Question:

AWS Glacier inventory is either wrong or asynchronous?

Stella: 02 February 2022

Using Boto3, I uploaded 12 files to Amazon's Glacier last night at 21:43 EST.

I received ArchiveID's for all 12 files, so I assume they uploaded correctly.

According the the AWS management console, the most recent inventory was run at 02:53 EST this morning. So about 5 hours after upload.

But the inventory does not show those 12 files. There is only 1 file (that I uploaded 1 week ago).

I know I have to wait another day for the next AWS Inventory to run, but I thought I'd ask if this is expected behavior?

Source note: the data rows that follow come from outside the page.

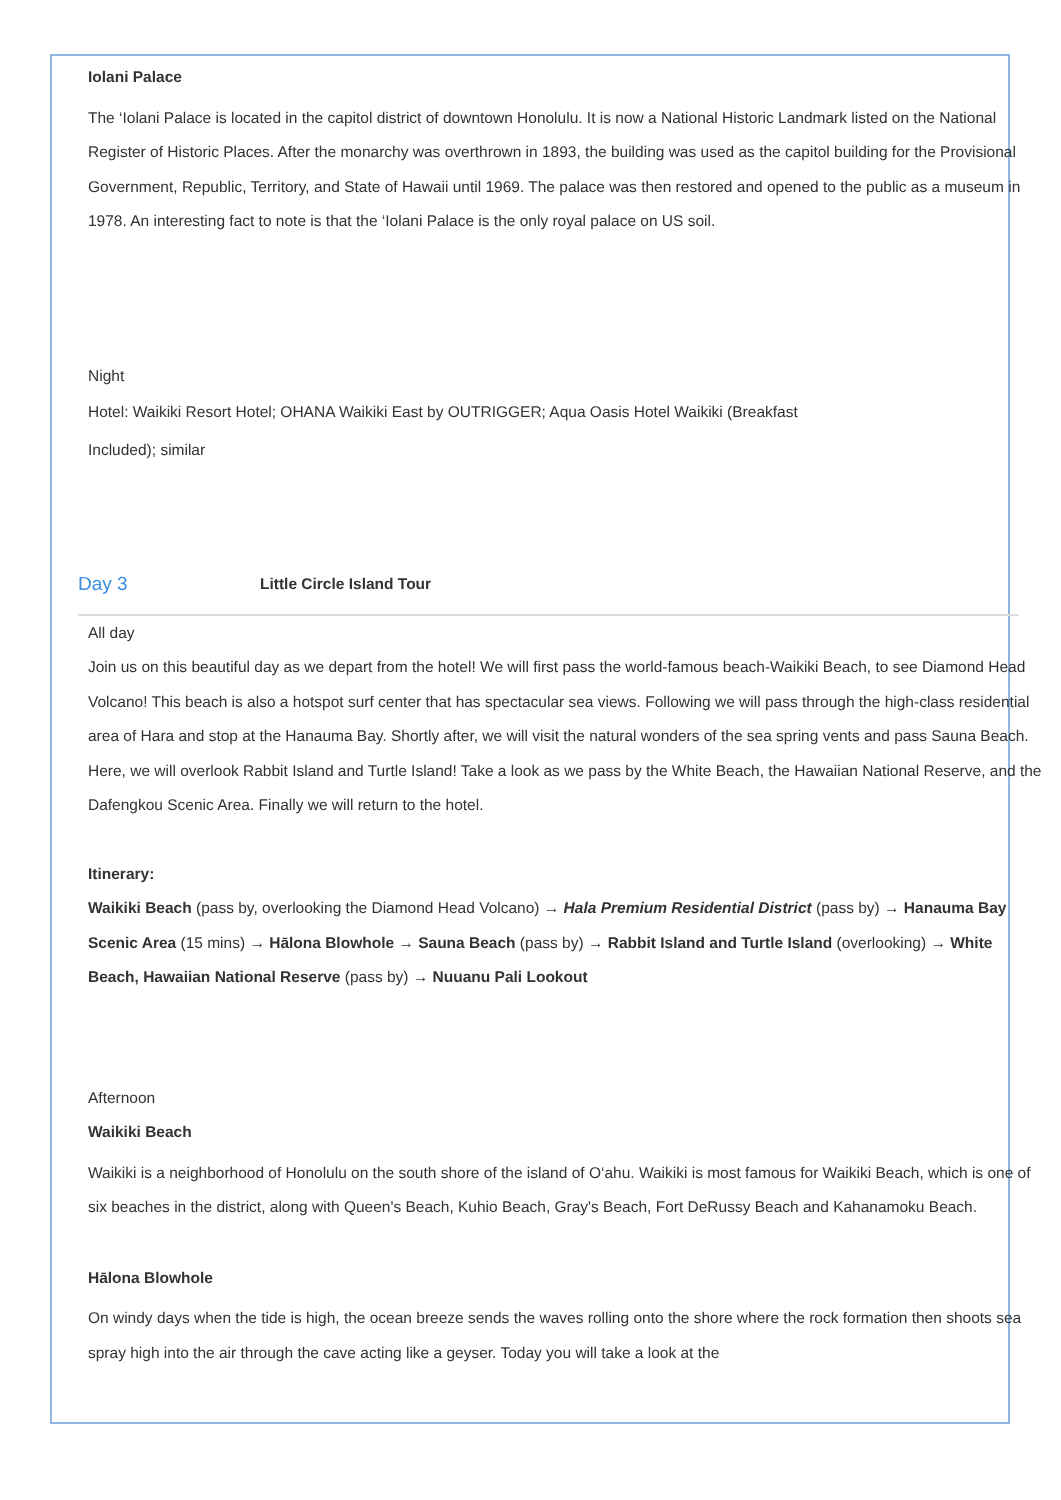Iolani Palace
The ‘Iolani Palace is located in the capitol district of downtown Honolulu. It is now a National Historic Landmark listed on the National Register of Historic Places. After the monarchy was overthrown in 1893, the building was used as the capitol building for the Provisional Government, Republic, Territory, and State of Hawaii until 1969. The palace was then restored and opened to the public as a museum in 1978. An interesting fact to note is that the ‘Iolani Palace is the only royal palace on US soil.
Night
Hotel: Waikiki Resort Hotel; OHANA Waikiki East by OUTRIGGER; Aqua Oasis Hotel Waikiki (Breakfast
Included); similar
Day 3 Little Circle Island Tour
All day
Join us on this beautiful day as we depart from the hotel! We will first pass the world-famous beach-Waikiki Beach, to see Diamond Head Volcano! This beach is also a hotspot surf center that has spectacular sea views. Following we will pass through the high-class residential area of Hara and stop at the Hanauma Bay. Shortly after, we will visit the natural wonders of the sea spring vents and pass Sauna Beach. Here, we will overlook Rabbit Island and Turtle Island! Take a look as we pass by the White Beach, the Hawaiian National Reserve, and the Dafengkou Scenic Area. Finally we will return to the hotel.
Itinerary:
Waikiki Beach (pass by, overlooking the Diamond Head Volcano) → Hala Premium Residential District (pass by) → Hanauma Bay Scenic Area (15 mins) → Hālona Blowhole → Sauna Beach (pass by) → Rabbit Island and Turtle Island (overlooking) → White Beach, Hawaiian National Reserve (pass by) → Nuuanu Pali Lookout
Afternoon
Waikiki Beach
Waikiki is a neighborhood of Honolulu on the south shore of the island of O‘ahu. Waikiki is most famous for Waikiki Beach, which is one of six beaches in the district, along with Queen's Beach, Kuhio Beach, Gray's Beach, Fort DeRussy Beach and Kahanamoku Beach.
Hālona Blowhole
On windy days when the tide is high, the ocean breeze sends the waves rolling onto the shore where the rock formation then shoots sea spray high into the air through the cave acting like a geyser. Today you will take a look at the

Does the time amazon calculated/reported time of the Inventory not really match when it was run? Is it possible the inventory actually ran before I uploaded those files?

If not, why would I get archiveID's (indicating successful upload) but they aren't listed in an intentory run AFTER they were uploaded?

Edit:

The files did show up on the next inventory.

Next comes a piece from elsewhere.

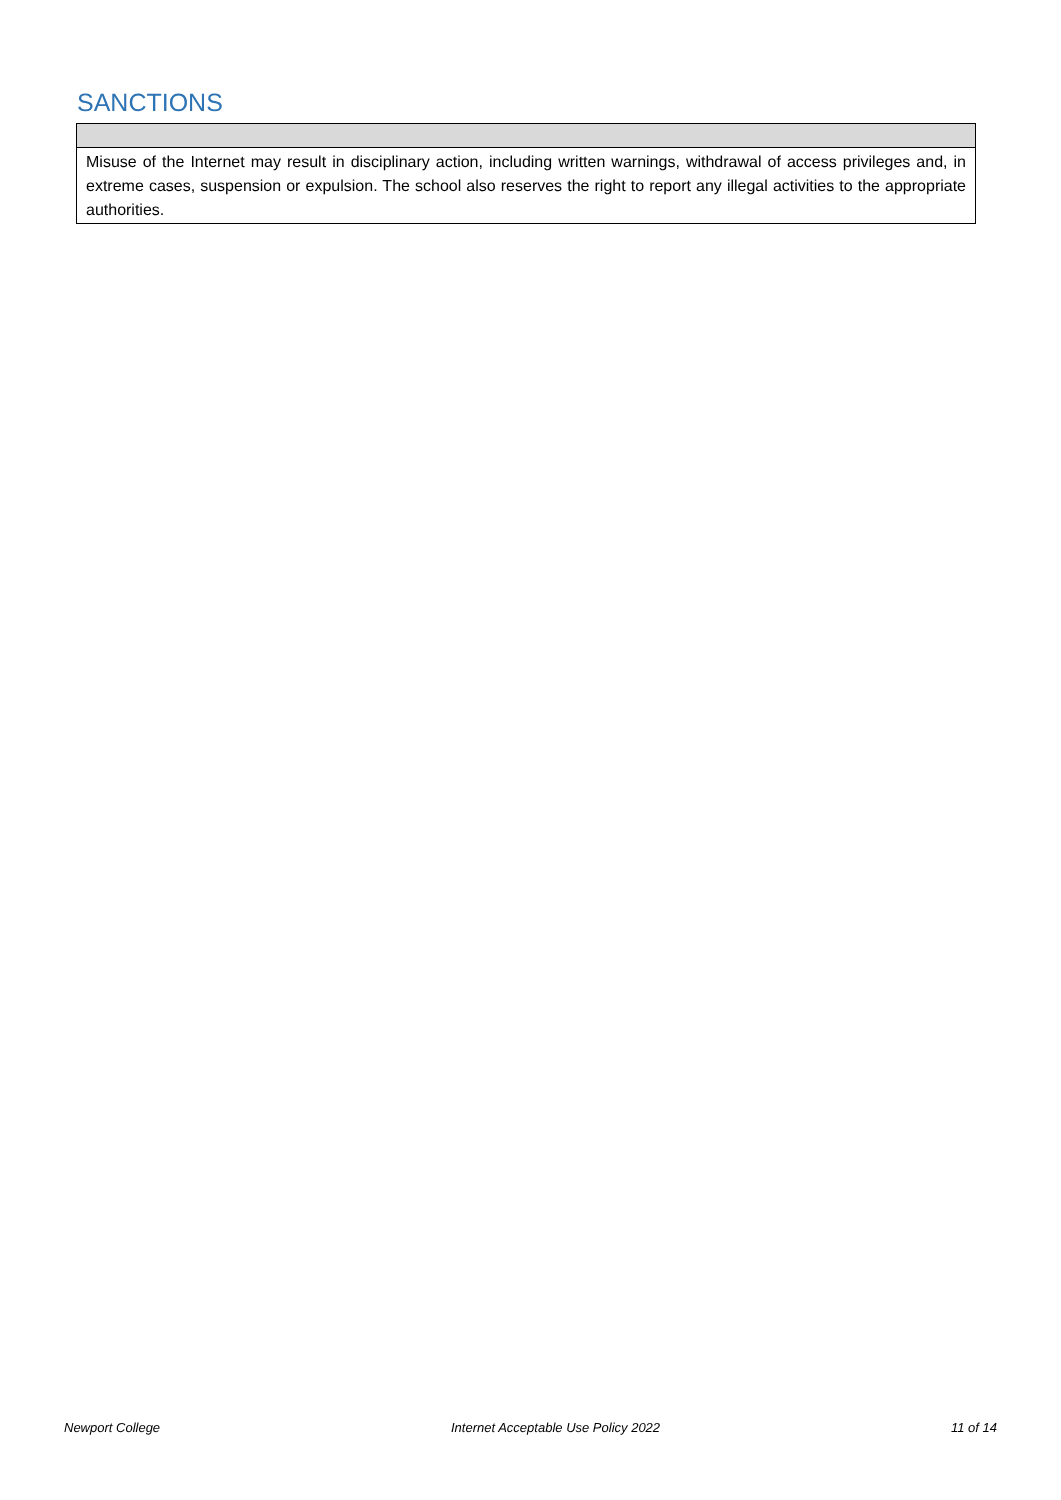SANCTIONS
Misuse of the Internet may result in disciplinary action, including written warnings, withdrawal of access privileges and, in extreme cases, suspension or expulsion. The school also reserves the right to report any illegal activities to the appropriate authorities.
Newport College Internet Acceptable Use Policy 2022 11 of 14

But I'm still curious why the time of the 'Last Inventory' in AWS Console which was 5 hours after upload reported zero files. My only explanation is that the 'Last Inventory' time of the AWS Console is when the information was uploaded to the AWS Console. But that the ACTUAL inventory could have run hours earlier (hence it missed the recently uploaded files).

Answer:
Mia: 02 February 2022

When you initiate a job for a vault inventory, Amazon Glacier returns the last inventory it generated, which is a point-in-time snapshot and not real-time data.

http://docs.aws.amazon.com/amazonglacier/latest/dev/vault-inventory.html

Asking for an inventory apparently doesn't trigger the actual generation -- it just preps the last inventory for fetching.

Inventories are updated approximately once every 24 hours, so there's a good chance of those new files not appearing in the timetable you describe.

Unless you're interested in features only available through the Glacier API, like vault locks, you may find the S3/Glacier integration provides a more useful interface. Files uploaded as S3 objects and then transitioned to the Glacier storage class by lifecycle policies are not visble through the Glacier API -- they continue to appear as S3 objects, making it more straightforward to iterate through them and their metadata, all of which is effectively in real time.